- Opening Delimiter -
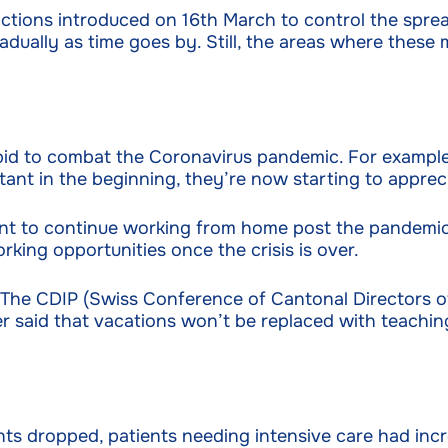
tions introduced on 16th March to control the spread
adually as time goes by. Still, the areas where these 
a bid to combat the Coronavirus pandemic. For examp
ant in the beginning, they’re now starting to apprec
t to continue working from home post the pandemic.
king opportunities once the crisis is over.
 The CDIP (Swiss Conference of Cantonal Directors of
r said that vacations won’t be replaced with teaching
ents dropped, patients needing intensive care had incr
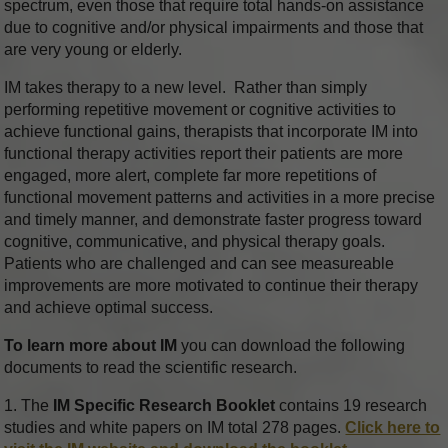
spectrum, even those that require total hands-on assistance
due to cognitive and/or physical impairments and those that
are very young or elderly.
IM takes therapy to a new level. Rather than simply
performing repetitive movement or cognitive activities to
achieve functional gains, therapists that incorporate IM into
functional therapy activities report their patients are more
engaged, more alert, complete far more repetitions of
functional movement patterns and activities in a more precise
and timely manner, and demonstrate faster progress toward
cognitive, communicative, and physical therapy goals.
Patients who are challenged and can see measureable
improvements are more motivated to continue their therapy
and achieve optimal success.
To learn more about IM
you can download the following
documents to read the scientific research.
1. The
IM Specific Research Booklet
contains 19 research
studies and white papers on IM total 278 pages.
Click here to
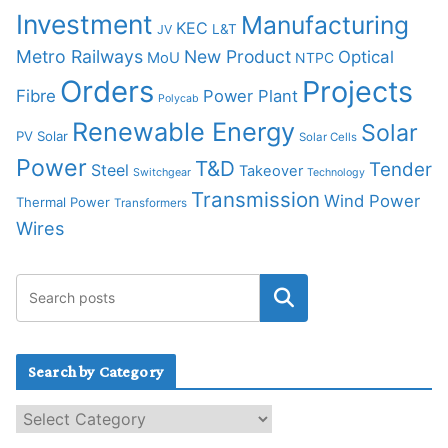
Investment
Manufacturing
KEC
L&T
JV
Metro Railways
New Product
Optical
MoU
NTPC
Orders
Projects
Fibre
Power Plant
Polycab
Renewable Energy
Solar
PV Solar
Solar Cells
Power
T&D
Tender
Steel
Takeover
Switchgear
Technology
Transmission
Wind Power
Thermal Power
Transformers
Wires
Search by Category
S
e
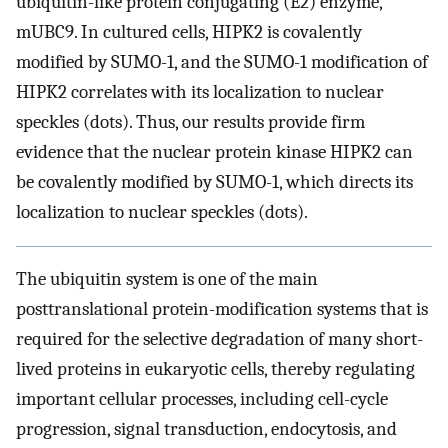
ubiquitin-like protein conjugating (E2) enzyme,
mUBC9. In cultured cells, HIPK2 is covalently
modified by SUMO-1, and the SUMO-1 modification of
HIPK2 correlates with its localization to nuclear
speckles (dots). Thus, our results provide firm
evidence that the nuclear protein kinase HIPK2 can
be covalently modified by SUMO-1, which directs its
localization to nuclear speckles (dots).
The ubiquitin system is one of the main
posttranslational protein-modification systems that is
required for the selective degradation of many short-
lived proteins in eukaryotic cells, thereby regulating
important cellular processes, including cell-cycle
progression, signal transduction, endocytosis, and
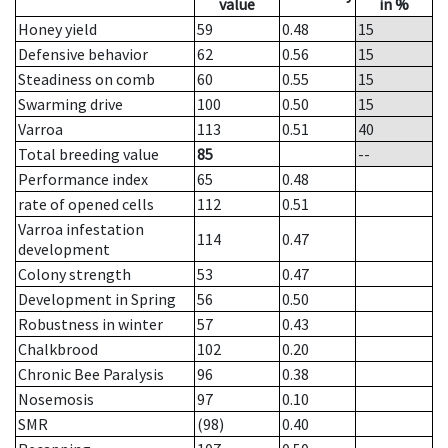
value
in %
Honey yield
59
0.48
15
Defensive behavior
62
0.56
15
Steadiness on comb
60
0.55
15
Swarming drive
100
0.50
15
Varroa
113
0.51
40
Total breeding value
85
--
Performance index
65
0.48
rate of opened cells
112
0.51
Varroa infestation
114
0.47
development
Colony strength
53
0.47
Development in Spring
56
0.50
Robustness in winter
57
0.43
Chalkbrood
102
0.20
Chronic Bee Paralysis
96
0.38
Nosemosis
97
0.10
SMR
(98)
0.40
- Closing Delimiter -
- _BRIEF_
Only the pictures are to be left out; the rest of the material above should be printed verbatim.

- _SOLUTION_
tions introduced on 16th March to control the spread
adually as time goes by. Still, the areas where these 
a bid to combat the Coronavirus pandemic. For examp
ant in the beginning, they’re now starting to apprec
t to continue working from home post the pandemic.
king opportunities once the crisis is over.
 The CDIP (Swiss Conference of Cantonal Directors of
r said that vacations won’t be replaced with teaching
ents dropped, patients needing intensive care had incr
spectrum, even those that require total hands-on assistance
due to cognitive and/or physical impairments and those that
are very young or elderly.
IM takes therapy to a new level. Rather than simply
performing repetitive movement or cognitive activities to
achieve functional gains, therapists that incorporate IM into
functional therapy activities report their patients are more
engaged, more alert, complete far more repetitions of
functional movement patterns and activities in a more precise
and timely manner, and demonstrate faster progress toward
cognitive, communicative, and physical therapy goals.
Patients who are challenged and can see measureable
improvements are more motivated to continue their therapy
and achieve optimal success.
To learn more about IM
you can download the following
documents to read the scientific research.
1. The
IM Specific Research Booklet
contains 19 research
studies and white papers on IM total 278 pages.
Click here to
Investment
Manufacturing
KEC
L&T
JV
Metro Railways
New Product
Optical
MoU
NTPC
Orders
Projects
Fibre
Power Plant
Polycab
Renewable Energy
Solar
PV Solar
Solar Cells
Power
T&D
Tender
Steel
Takeover
Switchgear
Technology
Transmission
Wind Power
Thermal Power
Transformers
Wires
Search by Category
S
e
ubiquitin-like protein conjugating (E2) enzyme,
mUBC9. In cultured cells, HIPK2 is covalently
modified by SUMO-1, and the SUMO-1 modification of
HIPK2 correlates with its localization to nuclear
speckles (dots). Thus, our results provide firm
evidence that the nuclear protein kinase HIPK2 can
be covalently modified by SUMO-1, which directs its
localization to nuclear speckles (dots).
The ubiquitin system is one of the main
posttranslational protein-modification systems that is
required for the selective degradation of many short-
lived proteins in eukaryotic cells, thereby regulating
important cellular processes, including cell-cycle
progression, signal transduction, endocytosis, and
value
in %
Honey yield
59
0.48
15
Defensive behavior
62
0.56
15
Steadiness on comb
60
0.55
15
Swarming drive
100
0.50
15
Varroa
113
0.51
40
Total breeding value
85
--
Performance index
65
0.48
rate of opened cells
112
0.51
Varroa infestation
114
0.47
development
Colony strength
53
0.47
Development in Spring
56
0.50
Robustness in winter
57
0.43
Chalkbrood
102
0.20
Chronic Bee Paralysis
96
0.38
Nosemosis
97
0.10
SMR
(98)
0.40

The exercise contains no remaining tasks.